**WHAT IS EXPECTED**
Copy the text of the data below word for word, leaving the pictures out of your answer.

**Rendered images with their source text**
::::::::::
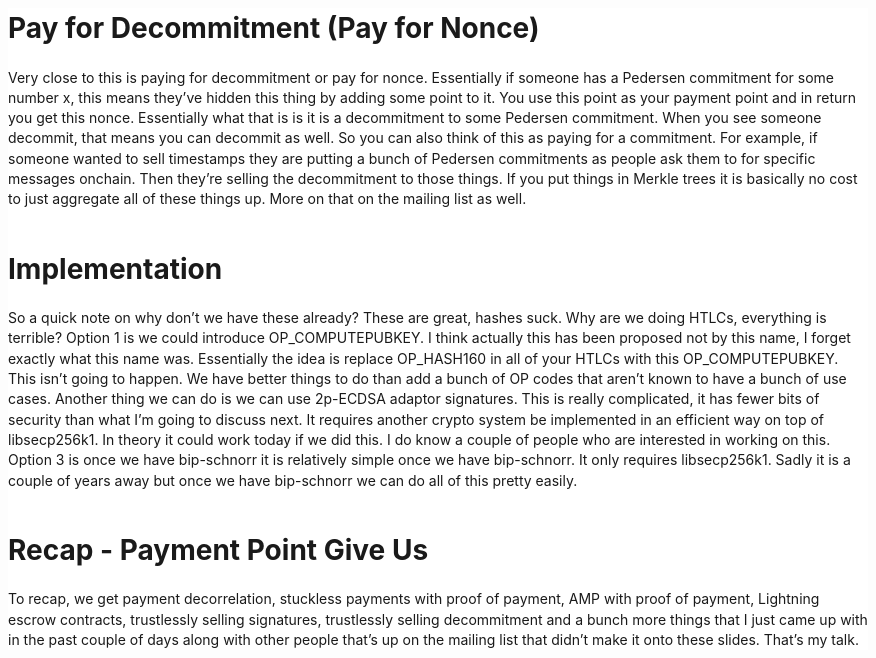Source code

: # Pay for Decommitment (Pay for Nonce)

Very close to this is paying for decommitment or pay for nonce. Essentially if someone has a Pedersen commitment for some number x, this means they’ve hidden this thing by adding some point to it. You use this point as your payment point and in return you get this nonce. Essentially what that is is it is a decommitment to some Pedersen commitment. When you see someone decommit, that means you can decommit as well. So you can also think of this as paying for a commitment. For example, if someone wanted to sell timestamps they are putting a bunch of Pedersen commitments as people ask them to for specific messages onchain. Then they’re selling the decommitment to those things. If you put things in Merkle trees it is basically no cost to just aggregate all of these things up. More on that on the mailing list as well. 

# Implementation

So a quick note on why don’t we have these already? These are great, hashes suck. Why are we doing HTLCs, everything is terrible? Option 1 is we could introduce OP_COMPUTEPUBKEY. I think actually this has been proposed not by this name, I forget exactly what this name was. Essentially the idea is replace OP_HASH160 in all of your HTLCs with this OP_COMPUTEPUBKEY. This isn’t going to happen. We have better things to do than add a bunch of OP codes that aren’t known to have a bunch of use cases. Another thing we can do is we can use 2p-ECDSA adaptor signatures. This is really complicated, it has fewer bits of security than what I’m going to discuss next. It requires another crypto system be implemented in an efficient way on top of libsecp256k1. In theory it could work today if we did this. I do know a couple of people who are interested in working on this. Option 3 is once we have bip-schnorr it is relatively simple once we have bip-schnorr. It only requires libsecp256k1. Sadly it is a couple of years away but once we have bip-schnorr we can do all of this pretty easily. 

# Recap - Payment Point Give Us

To recap, we get payment decorrelation, stuckless payments with proof of payment, AMP with proof of payment, Lightning escrow contracts, trustlessly selling signatures, trustlessly selling decommitment and a bunch more things that I just came up with in the past couple of days along with other people that’s up on the mailing list that didn’t make it onto these slides. That’s my talk.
::::::::::
**REPLY TO THE EXERCISE**
Source code

: # Pay for Decommitment (Pay for Nonce)

Very close to this is paying for decommitment or pay for nonce. Essentially if someone has a Pedersen commitment for some number x, this means they’ve hidden this thing by adding some point to it. You use this point as your payment point and in return you get this nonce. Essentially what that is is it is a decommitment to some Pedersen commitment. When you see someone decommit, that means you can decommit as well. So you can also think of this as paying for a commitment. For example, if someone wanted to sell timestamps they are putting a bunch of Pedersen commitments as people ask them to for specific messages onchain. Then they’re selling the decommitment to those things. If you put things in Merkle trees it is basically no cost to just aggregate all of these things up. More on that on the mailing list as well. 

# Implementation

So a quick note on why don’t we have these already? These are great, hashes suck. Why are we doing HTLCs, everything is terrible? Option 1 is we could introduce OP_COMPUTEPUBKEY. I think actually this has been proposed not by this name, I forget exactly what this name was. Essentially the idea is replace OP_HASH160 in all of your HTLCs with this OP_COMPUTEPUBKEY. This isn’t going to happen. We have better things to do than add a bunch of OP codes that aren’t known to have a bunch of use cases. Another thing we can do is we can use 2p-ECDSA adaptor signatures. This is really complicated, it has fewer bits of security than what I’m going to discuss next. It requires another crypto system be implemented in an efficient way on top of libsecp256k1. In theory it could work today if we did this. I do know a couple of people who are interested in working on this. Option 3 is once we have bip-schnorr it is relatively simple once we have bip-schnorr. It only requires libsecp256k1. Sadly it is a couple of years away but once we have bip-schnorr we can do all of this pretty easily. 

# Recap - Payment Point Give Us

To recap, we get payment decorrelation, stuckless payments with proof of payment, AMP with proof of payment, Lightning escrow contracts, trustlessly selling signatures, trustlessly selling decommitment and a bunch more things that I just came up with in the past couple of days along with other people that’s up on the mailing list that didn’t make it onto these slides. That’s my talk.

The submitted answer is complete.